*Kutipan Sumber:*
━━━━━━━━━━

Mengenakan kain batik atau sarung yang dililit rapi di pinggang, serta nyiru (bakul) berisi hasil bumi di atas kepala, perempuan-perempuan itu menyusuri jalanan kampung dan kota.

Mereka dikenal sebagai papalele, simbol kemandirian ekonomi dan keteguhan perempuan Maluku yang kini telah ditetapkan sebagai Warisan Budaya Takbenda (WBTb) Indonesia oleh Kementerian Kebudayaan Republik Indonesia.

Di Kota Ambon, aktivitas papalele mudah ditemukan di pagi hari. Para perempuan menjajakan ikan segar, sayuran, hasil kebun, hingga kue tradisional dari daerah pesisir maupun pegunungan. Dengan berjalan kaki atau menumpang angkutan umum, para papalele menjadi penghubung antara produsen di desa dan konsumen di kota.

Tradisi papalele bukan sekadar aktivitas ekonomi, melainkan juga cermin dari sistem sosial dan budaya masyarakat Maluku yang telah terjaga selama ratusan tahun.

Di tengah perubahan zaman dan maraknya transaksi digital, keberadaan papalele masih bertahan dan terus menarik perhatian, bukan hanya sebagai fenomena ekonomi rakyat, tetapi juga sebagai identitas budaya daerah.

Kepala Dinas Pariwisata dan Kebudayaan (Disparbud) Kota Ambon, Christian Tukloy, mengatakan bahwa tradisi papalele kini bukan hanya dipandang sebagai aktivitas ekonomi informal, melainkan sebagai bagian penting dari warisan budaya yang mencerminkan filosofi hidup masyarakat Maluku.

━━━━━━━━━━

*Cuplikan Data:*
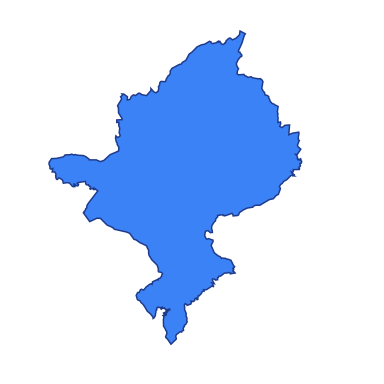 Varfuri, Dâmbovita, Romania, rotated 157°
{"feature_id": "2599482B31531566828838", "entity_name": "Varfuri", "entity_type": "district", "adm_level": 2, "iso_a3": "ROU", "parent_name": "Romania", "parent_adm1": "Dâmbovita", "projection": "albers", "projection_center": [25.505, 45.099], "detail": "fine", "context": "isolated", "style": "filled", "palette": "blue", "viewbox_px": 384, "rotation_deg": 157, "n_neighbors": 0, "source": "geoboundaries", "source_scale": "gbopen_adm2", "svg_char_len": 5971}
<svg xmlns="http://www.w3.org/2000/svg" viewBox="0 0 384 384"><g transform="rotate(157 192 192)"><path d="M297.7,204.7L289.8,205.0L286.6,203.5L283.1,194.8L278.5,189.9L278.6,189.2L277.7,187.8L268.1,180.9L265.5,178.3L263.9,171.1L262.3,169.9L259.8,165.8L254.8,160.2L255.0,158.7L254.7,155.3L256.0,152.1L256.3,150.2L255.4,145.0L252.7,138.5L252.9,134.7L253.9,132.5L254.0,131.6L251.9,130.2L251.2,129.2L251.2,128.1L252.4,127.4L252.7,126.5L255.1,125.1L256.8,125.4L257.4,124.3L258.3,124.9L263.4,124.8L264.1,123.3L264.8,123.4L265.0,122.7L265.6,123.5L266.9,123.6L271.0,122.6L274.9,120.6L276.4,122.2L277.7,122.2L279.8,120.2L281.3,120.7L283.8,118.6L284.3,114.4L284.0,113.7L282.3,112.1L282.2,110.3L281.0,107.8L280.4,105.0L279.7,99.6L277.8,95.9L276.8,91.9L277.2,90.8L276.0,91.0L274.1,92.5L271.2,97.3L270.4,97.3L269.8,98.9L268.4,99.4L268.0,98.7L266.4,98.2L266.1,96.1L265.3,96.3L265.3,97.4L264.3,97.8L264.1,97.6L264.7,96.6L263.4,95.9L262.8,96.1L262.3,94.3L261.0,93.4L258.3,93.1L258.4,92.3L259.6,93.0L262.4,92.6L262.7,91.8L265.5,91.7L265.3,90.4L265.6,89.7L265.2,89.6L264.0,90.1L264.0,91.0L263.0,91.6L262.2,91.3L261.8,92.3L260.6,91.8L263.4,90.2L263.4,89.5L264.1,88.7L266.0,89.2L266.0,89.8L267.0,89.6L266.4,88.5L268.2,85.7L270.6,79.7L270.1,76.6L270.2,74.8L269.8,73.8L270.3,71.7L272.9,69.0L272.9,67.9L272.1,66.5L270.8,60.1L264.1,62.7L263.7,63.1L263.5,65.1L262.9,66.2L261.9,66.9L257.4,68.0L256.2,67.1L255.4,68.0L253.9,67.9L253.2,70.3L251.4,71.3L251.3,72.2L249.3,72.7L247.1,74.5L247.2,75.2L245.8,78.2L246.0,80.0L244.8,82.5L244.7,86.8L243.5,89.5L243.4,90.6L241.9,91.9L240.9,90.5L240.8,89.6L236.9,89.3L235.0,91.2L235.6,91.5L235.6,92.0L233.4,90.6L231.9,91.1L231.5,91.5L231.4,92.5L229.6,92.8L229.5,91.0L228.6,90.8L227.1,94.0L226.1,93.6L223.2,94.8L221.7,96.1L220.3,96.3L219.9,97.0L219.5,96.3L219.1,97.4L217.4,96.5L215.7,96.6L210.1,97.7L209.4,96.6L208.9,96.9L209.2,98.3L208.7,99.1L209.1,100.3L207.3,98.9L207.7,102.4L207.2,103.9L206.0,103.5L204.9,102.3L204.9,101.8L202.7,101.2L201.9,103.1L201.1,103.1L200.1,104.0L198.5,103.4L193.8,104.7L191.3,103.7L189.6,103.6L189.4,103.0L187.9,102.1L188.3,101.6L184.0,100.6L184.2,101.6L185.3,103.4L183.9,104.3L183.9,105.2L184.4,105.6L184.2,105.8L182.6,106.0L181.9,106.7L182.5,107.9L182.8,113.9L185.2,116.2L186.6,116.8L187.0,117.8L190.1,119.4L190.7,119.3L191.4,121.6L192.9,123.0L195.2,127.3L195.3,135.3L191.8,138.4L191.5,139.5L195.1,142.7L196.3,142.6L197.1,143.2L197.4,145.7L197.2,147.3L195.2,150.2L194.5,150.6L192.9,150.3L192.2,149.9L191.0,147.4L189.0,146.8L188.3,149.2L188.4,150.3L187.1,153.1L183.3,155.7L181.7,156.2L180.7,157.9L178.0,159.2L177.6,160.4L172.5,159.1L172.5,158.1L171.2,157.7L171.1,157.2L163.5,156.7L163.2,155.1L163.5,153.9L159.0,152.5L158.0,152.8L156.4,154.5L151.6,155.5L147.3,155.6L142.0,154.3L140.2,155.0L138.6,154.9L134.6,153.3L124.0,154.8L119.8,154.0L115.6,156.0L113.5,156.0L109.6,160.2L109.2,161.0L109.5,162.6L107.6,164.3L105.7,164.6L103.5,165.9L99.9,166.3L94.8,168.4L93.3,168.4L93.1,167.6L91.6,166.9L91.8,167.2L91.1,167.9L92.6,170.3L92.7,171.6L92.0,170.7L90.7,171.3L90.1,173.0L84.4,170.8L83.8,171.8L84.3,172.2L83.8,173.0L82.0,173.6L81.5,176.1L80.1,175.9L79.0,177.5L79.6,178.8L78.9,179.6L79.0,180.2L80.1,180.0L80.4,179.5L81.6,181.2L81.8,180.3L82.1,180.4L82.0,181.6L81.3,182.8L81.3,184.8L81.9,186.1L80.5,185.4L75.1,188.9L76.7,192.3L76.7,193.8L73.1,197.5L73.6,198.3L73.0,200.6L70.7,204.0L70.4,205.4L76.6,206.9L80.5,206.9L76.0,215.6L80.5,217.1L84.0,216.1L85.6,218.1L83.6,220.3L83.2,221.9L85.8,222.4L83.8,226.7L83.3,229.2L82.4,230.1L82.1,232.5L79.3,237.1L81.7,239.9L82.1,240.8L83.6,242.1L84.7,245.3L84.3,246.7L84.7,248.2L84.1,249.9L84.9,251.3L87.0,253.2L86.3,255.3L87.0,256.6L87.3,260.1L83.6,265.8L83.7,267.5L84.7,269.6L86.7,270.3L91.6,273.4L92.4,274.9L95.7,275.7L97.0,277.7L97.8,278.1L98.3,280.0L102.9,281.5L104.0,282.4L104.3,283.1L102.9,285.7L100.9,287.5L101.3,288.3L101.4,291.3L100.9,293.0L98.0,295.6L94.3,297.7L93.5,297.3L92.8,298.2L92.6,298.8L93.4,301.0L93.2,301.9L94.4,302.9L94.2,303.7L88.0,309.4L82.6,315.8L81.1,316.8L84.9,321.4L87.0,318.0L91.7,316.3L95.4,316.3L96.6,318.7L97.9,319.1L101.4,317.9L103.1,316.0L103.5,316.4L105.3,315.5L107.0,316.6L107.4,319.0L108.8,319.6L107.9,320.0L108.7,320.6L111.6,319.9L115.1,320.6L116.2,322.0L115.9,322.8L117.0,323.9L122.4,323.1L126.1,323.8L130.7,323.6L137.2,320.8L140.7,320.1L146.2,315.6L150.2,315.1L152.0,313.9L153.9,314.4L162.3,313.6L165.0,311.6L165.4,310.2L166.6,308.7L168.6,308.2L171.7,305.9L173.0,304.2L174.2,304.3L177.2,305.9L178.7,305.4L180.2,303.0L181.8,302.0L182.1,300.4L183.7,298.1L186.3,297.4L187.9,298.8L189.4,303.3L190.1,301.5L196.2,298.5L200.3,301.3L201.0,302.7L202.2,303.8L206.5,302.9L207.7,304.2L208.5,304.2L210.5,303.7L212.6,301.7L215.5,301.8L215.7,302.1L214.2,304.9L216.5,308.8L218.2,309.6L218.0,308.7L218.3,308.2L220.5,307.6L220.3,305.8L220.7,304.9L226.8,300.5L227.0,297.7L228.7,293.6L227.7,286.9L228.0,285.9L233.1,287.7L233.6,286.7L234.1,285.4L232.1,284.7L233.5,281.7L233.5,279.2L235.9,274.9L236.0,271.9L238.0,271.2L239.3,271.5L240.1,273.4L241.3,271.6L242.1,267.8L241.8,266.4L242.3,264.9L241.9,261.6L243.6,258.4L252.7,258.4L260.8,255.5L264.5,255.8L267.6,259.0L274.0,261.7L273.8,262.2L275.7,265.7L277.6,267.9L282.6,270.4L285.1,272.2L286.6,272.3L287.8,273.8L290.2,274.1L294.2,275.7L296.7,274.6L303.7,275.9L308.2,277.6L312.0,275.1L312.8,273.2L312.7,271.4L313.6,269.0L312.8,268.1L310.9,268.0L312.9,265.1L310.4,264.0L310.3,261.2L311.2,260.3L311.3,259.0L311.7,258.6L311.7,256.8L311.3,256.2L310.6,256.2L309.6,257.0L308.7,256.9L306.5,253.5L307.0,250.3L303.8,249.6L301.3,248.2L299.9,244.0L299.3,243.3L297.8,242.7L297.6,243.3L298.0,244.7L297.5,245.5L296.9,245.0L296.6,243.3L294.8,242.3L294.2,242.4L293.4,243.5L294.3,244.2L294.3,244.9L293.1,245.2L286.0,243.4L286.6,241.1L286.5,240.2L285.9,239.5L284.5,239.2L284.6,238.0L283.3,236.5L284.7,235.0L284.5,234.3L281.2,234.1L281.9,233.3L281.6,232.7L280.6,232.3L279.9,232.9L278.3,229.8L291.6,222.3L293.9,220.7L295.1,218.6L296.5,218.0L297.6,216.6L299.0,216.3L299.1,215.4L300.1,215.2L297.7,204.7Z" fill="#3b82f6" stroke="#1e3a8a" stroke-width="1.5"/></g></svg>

━━━━━━━━━━

*Petunjuk Pengerjaan:*
A. Menurut teks tentang papalele, lembaga apa yang menetapkan papalele sebagai Warisan Budaya Takbenda Indonesia?
B. Teruskan teks tentang papalele mulai setelah kalimat terakhir yang tercantum.

*Hasil Tiap Tugas:*
A. Kementerian Kebudayaan Republik Indonesia.

B.
“Papalele adalah bentuk nyata dari kemandirian perempuan Maluku. Mereka bukan hanya pedagang, tetapi juga agen budaya dan ekonomi keluarga. Karena itu, Pemerintah Kota Ambon bersama Kementerian Kebudayaan mengusulkan papalele sebagai Warisan Budaya Takbenda dan kini berhasil ditetapkan,” ujar Tukloy.

Penetapan itu, kata dia, merupakan pengakuan terhadap nilai-nilai luhur yang terkandung dalam praktik papalele, seperti kerja keras, solidaritas, dan tanggung jawab sosial dalam keluarga. Pemerintah kini tengah menyiapkan berbagai langkah untuk memastikan keberlanjutan tradisi tersebut.

“Kita ingin agar mereka tetap eksis, tetapi dengan kemampuan beradaptasi di era modern,” jelasnya.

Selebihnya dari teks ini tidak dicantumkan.